Dia mengatakan dari segi tarif, MRT jauh lebih mahal dibandingkan Transjakarta. Ia kemudian mencontohkan tarif MRT dari Lebak Bulus-Bundaran HI bisa mencapai Rp 14.000. Sementara Transjakarta hanya Rp 3.500.
“Seandainya pada tahun 2027 nanti tarif TJ naik menjadi Rp 5.000 akan tetap jauh lebih murah dibandingkan tarif MRT dari Lebak Bulus sampai Kota yang mungkin bisa mencapai Rp. 30.000. Dengan tarif sebesar itu, jelas tidak mungkin terjangkau oleh pengguna TJ. Tarif itu terjangkau bagi pengguna mobil pribadi,” terangnya.
Ia memandang penghapusan layanan koridor 1 bukanlah sebuah solusi. Menurutnya, lebih baik mengimplementasikan kebijakan yang selama 15 tahun terakhir sudah digodok, misalnya penerapan tarif parkir tengah kota hingga larangan parkir di badan jalan.
“Kalau menghapus layanan Koridor 1 jelas bukan kebijakan yang cerdas, dan bertentangan dengan pembangunan MRT itu sendiri yang sejak diwacanakan untuk memindahkan pengguna kendaraan pribadi, bukan memindahkan pengguna angkutan umum lainnya,” tegasnya.
Darmaningtyas kemudian menyebut, wacana serupa juga sempat digulirkan pada 2010 silam. Namun, kala itu langsung ditepis oleh Dirjen KA Kementerian Perhubungan (Kemenhub).
Ia mengaku khawatir jika wacana itu tetap digulirkan maka akan menurunkan jumlah penumpang angkutan umum, khususnya kendaraan bermotor. Sehingga, akan berimbas pada kemacetan Jakarta yang semakin menjadi-jadi.
“Kontribusi Koridor 1 dalam memfasilitasi mobilitas warga Jabodetabek setiap harinya cukup tinggi, bisa mencapai 66.000 orang pada hari kerja. Kalau 50% mereka kembali naik motor, karena tidak mampu naik MRT, maka itu akan nambah ruwet Kota Jakarta,” ucapnya.
Ia juga menyoroti dasar pertimbangan penghapusan koridor 1 demi menghindari subsidi ganda ke pengguna Transjakarta dan pengguna MRT. Menurutnya, alasan tersebut tak rasional.
“Kalau pertimbangan Kadishub Syafrin Liputo akan menghapuskan layanan TJ Koridor 1 dengan alasan menghindari terjadinya double subsidi, maka tentu tidak rasional pula, karena pelanggan TJ itu berbeda dengan pelanggan MRT, perusahaan yang melayani juga berbeda, dan masing-masing mendapat PSO dari Pemrov DKI Jakarta,” tegasnya.
Ia lantas mengusulkan Pemprov Jakarta lebih berfokus kepada mengupayakan integrasi transportasi di Jakarta. “Bagaimana agar stasiun-stasiunnya terintegrasi dengan layanan angkutan umum lainnya, termasuk dengan TJ Koridor 1,” ujarnya.
Wacana Koridor 1 TransJ Dihapus
Sebelumnya, pemerintah Jakarta berwacana menghapus koridor 1 Blok M-Kota Transjakarta jika MRT Lebak Bulus-Kota sudah tersambung.
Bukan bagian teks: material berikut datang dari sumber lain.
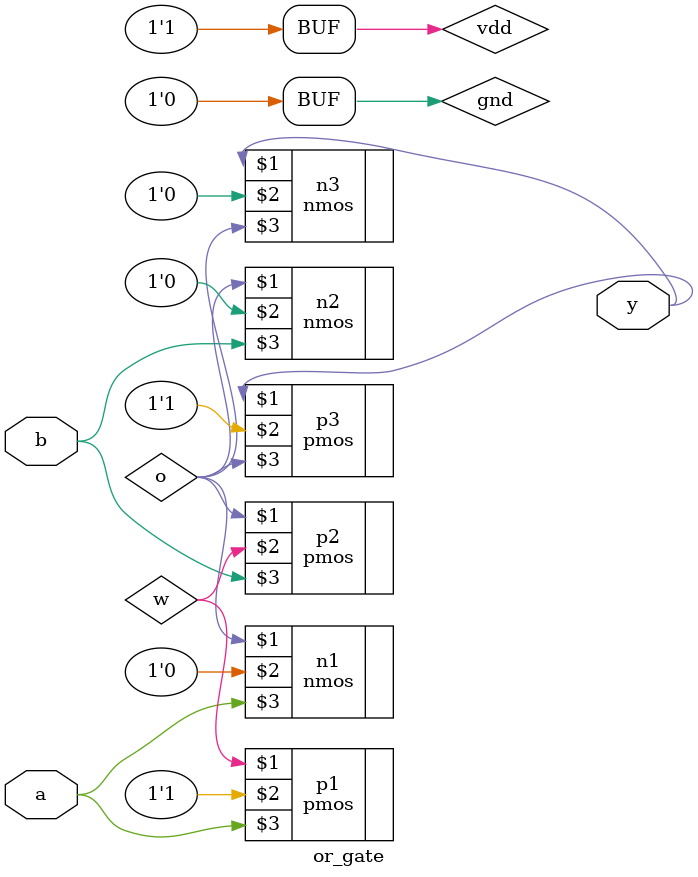
<source format=v>
module or_gate(
  input a, b,
  output y);

  supply0 gnd;
  supply1 vdd;
  wire w,o;

    //nor
  pmos p1(w, vdd, a);
  pmos p2(o, w, b);
  nmos n1(o, gnd, a);
  nmos n2(o, gnd, b);

    //~NOR
  pmos p3(y, vdd, o);
  nmos n3(y, gnd, o);

endmodule

</source>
Kepala Dishub Provinsi Jakarta Syafrin Liputo pun menyebut rute Transjakarta koridor 1 itu akan dilakukan rerouting (perubahan rute).
“Koridor Blok M-Kota ini akan dilakukan rerouting, tetapi menunggu setelah selesai pembangunan MRT Fase 2A dan MRT operasional full sampai dengan ke Kota,” kata Syafrin kepada wartawan di Terminal Kalideres, Jakarta Barat, Sabtu (21/12).
Ia mengatakan, jika berjalan sesuai rencana, pengubahan rute Transjakarta koridor Blok M-Kota akan dilakukan pada 2029. “Insyaallah nanti itu akan operasional (MRT) kami harapkan tahun 2029,” ucapnya.
Syafrin menuturkan pengubahan rute dilakukan karena koridor Blok M-Kota bersinggungan 100 persen dengan MRT Lebak Bulus-Kota. Ia menerangkan pihaknya memiliki rencana induk transportasi Jakarta sehingga harus ada efisiensi pengelolaan dana PSO (public service obligation), yakni anggaran yang turut menopang moda transportasi publik tersebut.
Bila tidak ada efisiensi atau bila tidak ada salah satu yang dihapuskan, dana subsidi tersebut nantinya akan menjadi dobel karena ada rute Transjakarta koridor 1 Blok M-Kota dan MRT Lebak Bulus-Kota sekaligus yang harus dibiayai.
“Otomatis layanan MRT itu jadi full Lebak Bulus-Kota sehingga akan ada layanan Transjakarta yang berimpitan 100 persen dengan layanan MRT, yaitu Blok M-Kota,” ujarnya.